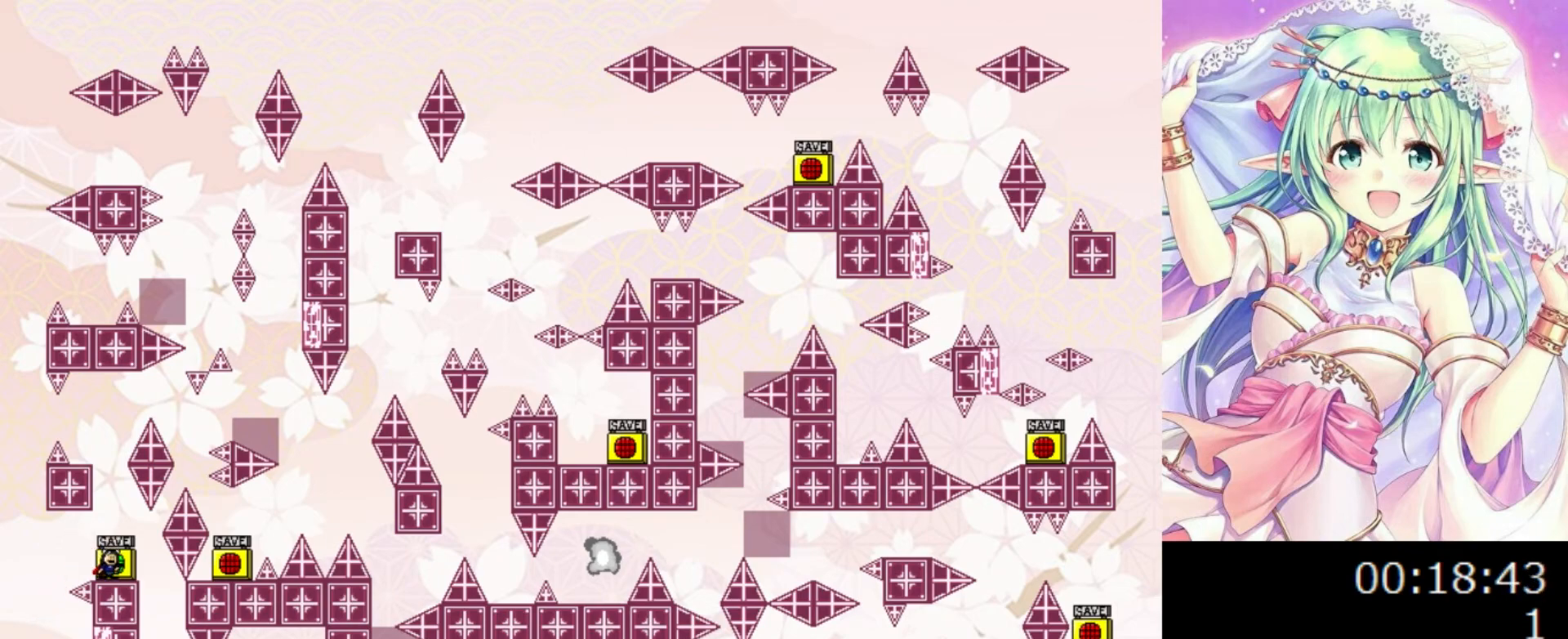
{"keys": [], "events": [[20, "z", "up"], [340, "r", "down"], [440, "r", "up"]]}
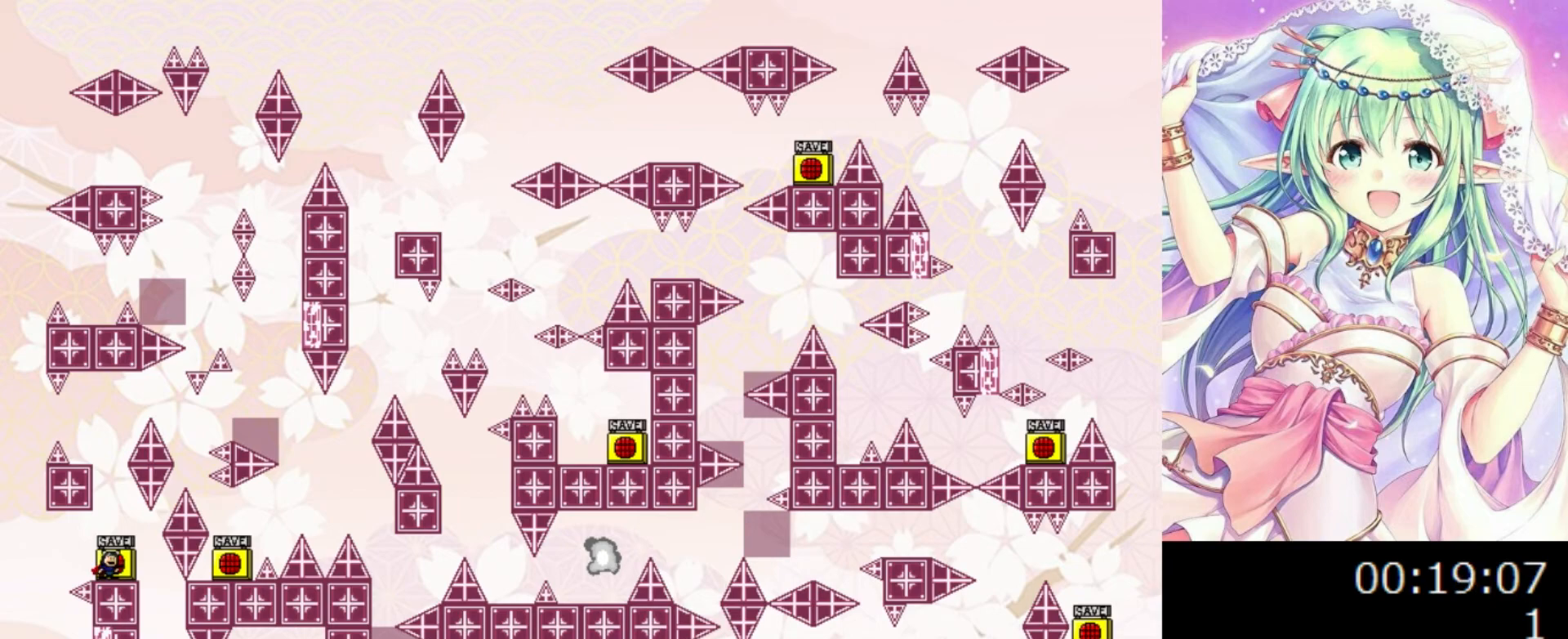
{"keys": [], "events": [[380, "0", "down"], [500, "0", "up"]]}
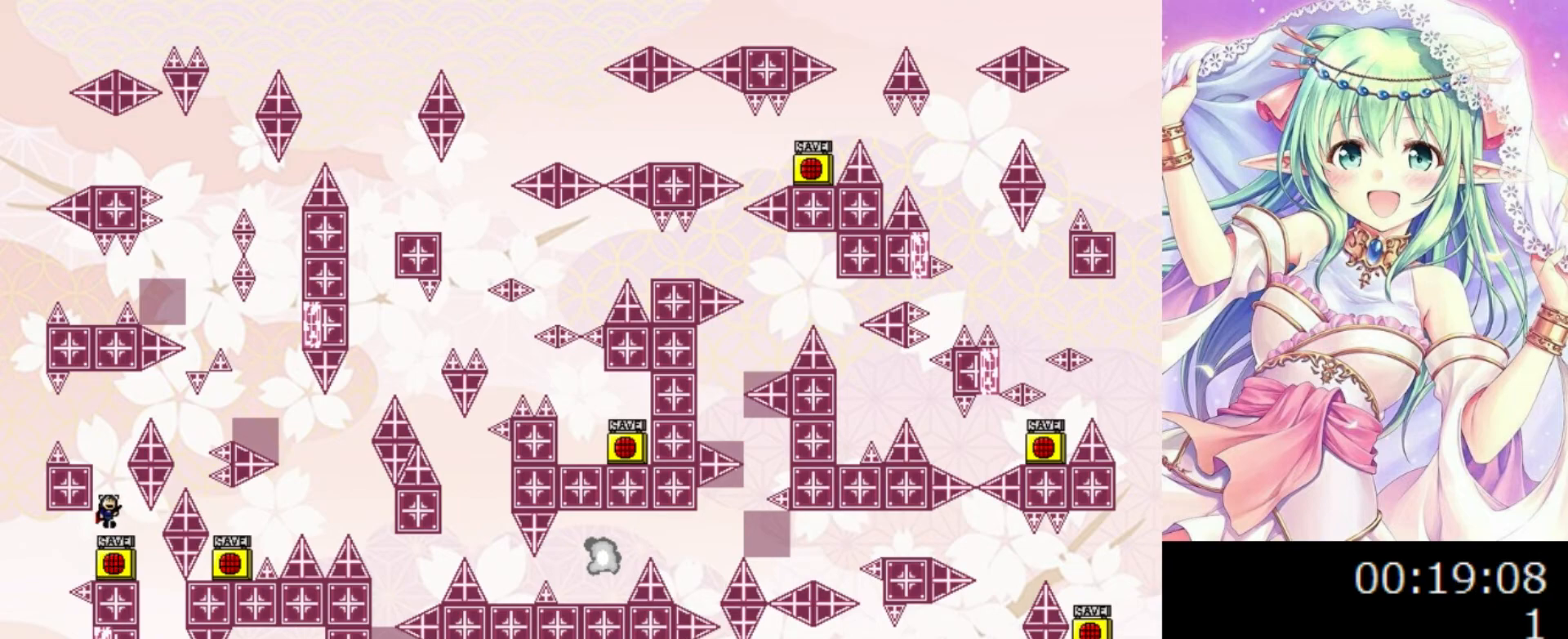
{"keys": [], "events": [[80, "0", "down"], [220, "0", "up"], [220, "left", "down"], [280, "left", "up"]]}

________________________________________

[Exercise goal]: Return the listing above in an exact copy that leaves out the images.

[Task solution]:
{"keys": [], "events": [[20, "z", "up"], [340, "r", "down"], [440, "r", "up"]]}
{"keys": [], "events": [[380, "0", "down"], [500, "0", "up"]]}
{"keys": [], "events": [[80, "0", "down"], [220, "0", "up"], [220, "left", "down"], [280, "left", "up"]]}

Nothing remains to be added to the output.